"La Svizzera sta perdendo il suo posto nel mondo?". Questa è la domanda posta dal Financial Times (FT) in un articolo che si interroga sul futuro del nostro paese dopo quanto successo nel 2025. I dazi doganali, le relazioni con l'Unione Europea e il conflitto tra UBS e la Confederazione Svizzera sono alcuni degli esempi citati dal rinomato quotidiano britannico per giustificare il suo interesse sulla questione.
Il giornale britannico ha quindi interpellato personaggi come il presidente di UBS Colm Kelleher, che ha recentemente affermato che la Svizzera stava "perdendo il suo lustro" e si trovava a un "punto di svolta importante". Il FT dà voce a diverse personalità del mondo economico e politico per determinare se la Svizzera sia davvero in declino, se stia prendendo una nuova direzione o se stia semplicemente proseguendo senza intoppi come prima.
Secondo Severin Schwan, presidente del consiglio di amministrazione di Roche, la Svizzera dovrebbe essere "molto preoccupata" e avere "molte preoccupazioni" e ritiene che la sua competitività sia minacciata.

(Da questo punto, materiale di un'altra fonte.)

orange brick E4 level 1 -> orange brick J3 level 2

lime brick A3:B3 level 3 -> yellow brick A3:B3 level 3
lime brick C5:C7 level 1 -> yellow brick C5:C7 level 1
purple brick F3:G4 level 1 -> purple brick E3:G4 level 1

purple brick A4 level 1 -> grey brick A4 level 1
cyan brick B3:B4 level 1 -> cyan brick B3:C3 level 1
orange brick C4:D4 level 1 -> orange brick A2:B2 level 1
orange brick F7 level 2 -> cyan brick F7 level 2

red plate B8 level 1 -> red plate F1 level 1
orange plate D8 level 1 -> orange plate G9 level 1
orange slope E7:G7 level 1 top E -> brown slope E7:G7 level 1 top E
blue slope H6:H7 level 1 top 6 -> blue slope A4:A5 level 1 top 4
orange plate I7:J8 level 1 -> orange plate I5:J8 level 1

L'ex diplomatico e funzionario statale Walter Thurnherr fa eco a questo sentimento. "La crisi che stiamo attraversando sembra particolarmente grave", afferma Thurnherr, che è stato Cancelliere federale dal 2016 al 2023. "Abbiamo la spiacevole sensazione di essere nel cortile di una scuola, vittime di bullismo da parte di studenti più grandi, senza che nessun insegnante intervenga".

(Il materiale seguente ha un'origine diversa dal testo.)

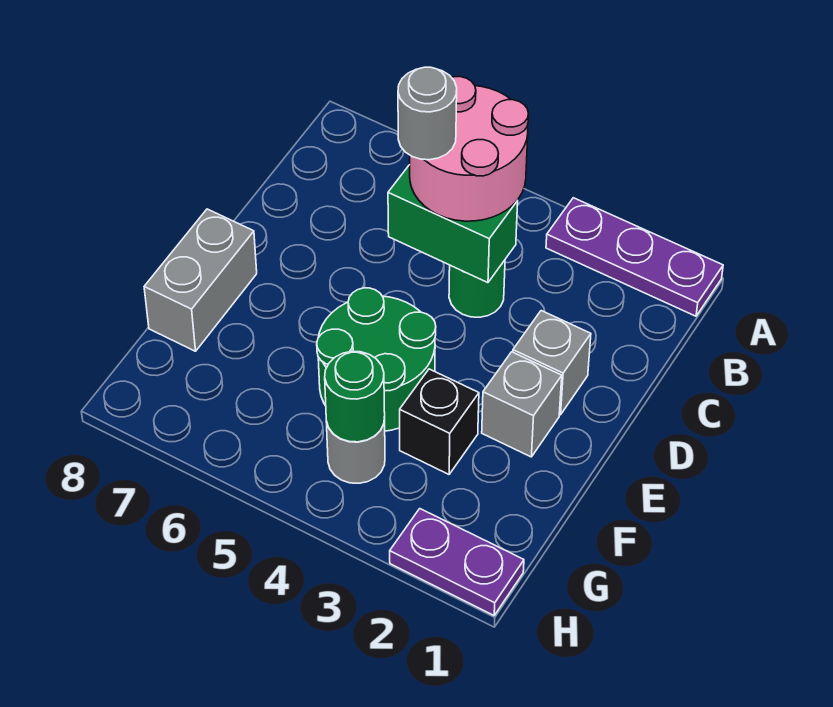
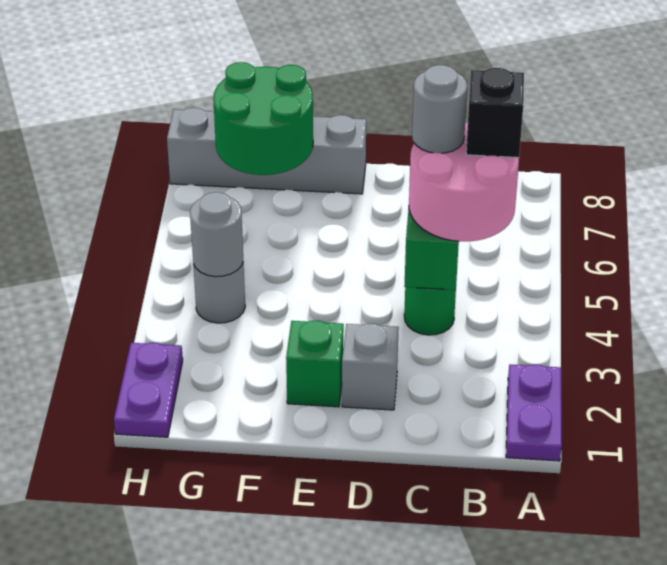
purple plate A1:A3 level 1 -> purple plate A1:A2 level 1
grey brick E2 level 1 -> green brick E2 level 1
green round brick E4:F5 level 1 -> green round brick F7:G8 level 2
grey brick E8:F8 level 1 -> grey brick E8:H8 level 1
black brick F3 level 1 -> black brick B5 level 4
green round brick G4 level 2 -> grey round brick G4 level 2

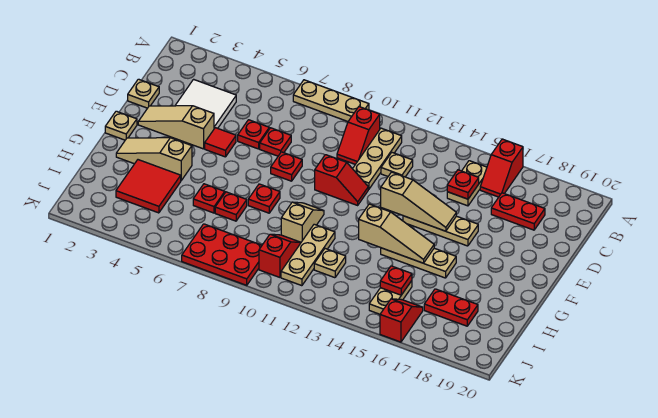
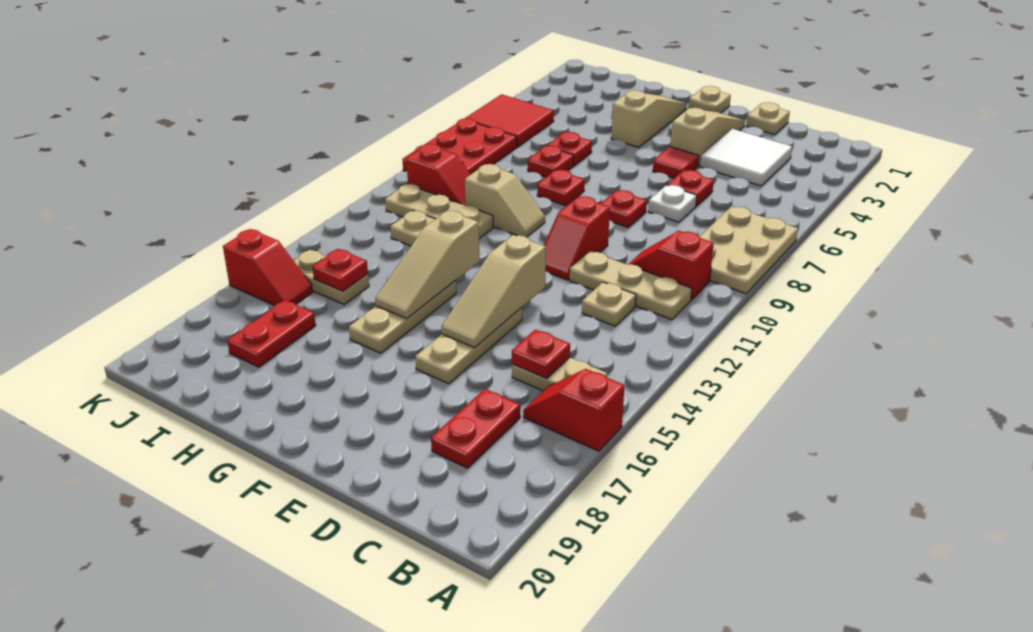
tan plate A7:A9 level 1 -> tan plate A7:B9 level 1
red plate D7 level 1 -> white plate D7 level 1
red tile H3:I4 level 1 -> red tile J5:K6 level 1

David Bach, esperto di geopolitica e presidente dell'IMD, la rinomata scuola di economia con sede a Losanna, spiega in questo articolo perché le crisi attuali differiscono da quelle precedenti. "Colpiscono proprio al cuore ciò che gli svizzeri ritengono abbia reso la Svizzera un Paese di successo in passato". Si riferisce in particolare al conflitto tra UBS e il capitale azionario, allo scandalo del WEF e ai dibattiti sull'UE. Ma non tutti gli esperti interpellati condividono questo pessimismo.

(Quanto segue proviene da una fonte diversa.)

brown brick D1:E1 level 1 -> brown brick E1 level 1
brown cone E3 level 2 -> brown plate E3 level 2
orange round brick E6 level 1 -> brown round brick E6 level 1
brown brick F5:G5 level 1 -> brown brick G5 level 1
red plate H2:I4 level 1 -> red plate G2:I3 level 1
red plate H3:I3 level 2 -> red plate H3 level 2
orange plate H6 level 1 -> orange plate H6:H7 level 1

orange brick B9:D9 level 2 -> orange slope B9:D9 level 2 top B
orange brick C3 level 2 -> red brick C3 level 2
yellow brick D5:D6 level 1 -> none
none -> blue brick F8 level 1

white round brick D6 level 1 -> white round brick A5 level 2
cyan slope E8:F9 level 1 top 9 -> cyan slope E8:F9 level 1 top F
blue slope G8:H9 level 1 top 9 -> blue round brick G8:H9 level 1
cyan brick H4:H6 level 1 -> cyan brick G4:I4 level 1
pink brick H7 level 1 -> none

"Vedo questi passi falsi più come passi falsi da prima pagina che come una sorta di declino strutturale", ha dichiarato al FT il presidente di un "importante istituto finanziario svizzero", che ha preferito rimanere anonimo. Altri esperti sono ancora più ottimisti. "Nonostante il crollo di Credit Suisse, non si è registrato alcun calo dei flussi di capitale. È un dato notevole", sottolinea Michael Pellman Rowland, wealth manager di Baseline Wealth. Per lui, non c'è dubbio che la Svizzera sarà in grado di rispondere positivamente alle sfide future.
Philipp Hildebrand, ex presidente della Banca Nazionale Svizzera (BNS), sottolinea la resilienza del Paese. "Sia a livello aziendale che commerciale, la Svizzera ha sempre dimostrato di sapersi adattare alle pressioni. Abbiamo leader e imprenditori eccellenti".
L'attuale situazione geopolitica non è favorevole a Berna, osserva dal canto suo Peter Voser, presidente di ABB. "Il mondo sta attraversando una fase di transizione. E, di norma, la Svizzera ha più successo quando opera dietro le quinte e può sfruttare la sua posizione diplomatica. Tuttavia, questo non funziona in una fase di transizione". La diplomazia svizzera tradizionale non era preparata alla sfida posta dalla nuova amministrazione Trump, osserva il Financial Times, riferendosi ai dazi doganali. "Per decenni, la nostra 'politica non estera' ha avuto successo. Ma improvvisamente, il successo di questa politica non è più garantito", riassume l'ex Cancelliere Walter Thurnherr. Il mondo di domani è estremamente incerto. "La Svizzera si trova in una posizione unica per avere successo in questa nuova era", sottolinea Mario Greco, Presidente del Consiglio di Amministrazione di Zurich Assicurazioni. "La domanda è se sarà in grado di capitalizzare su questa posizione".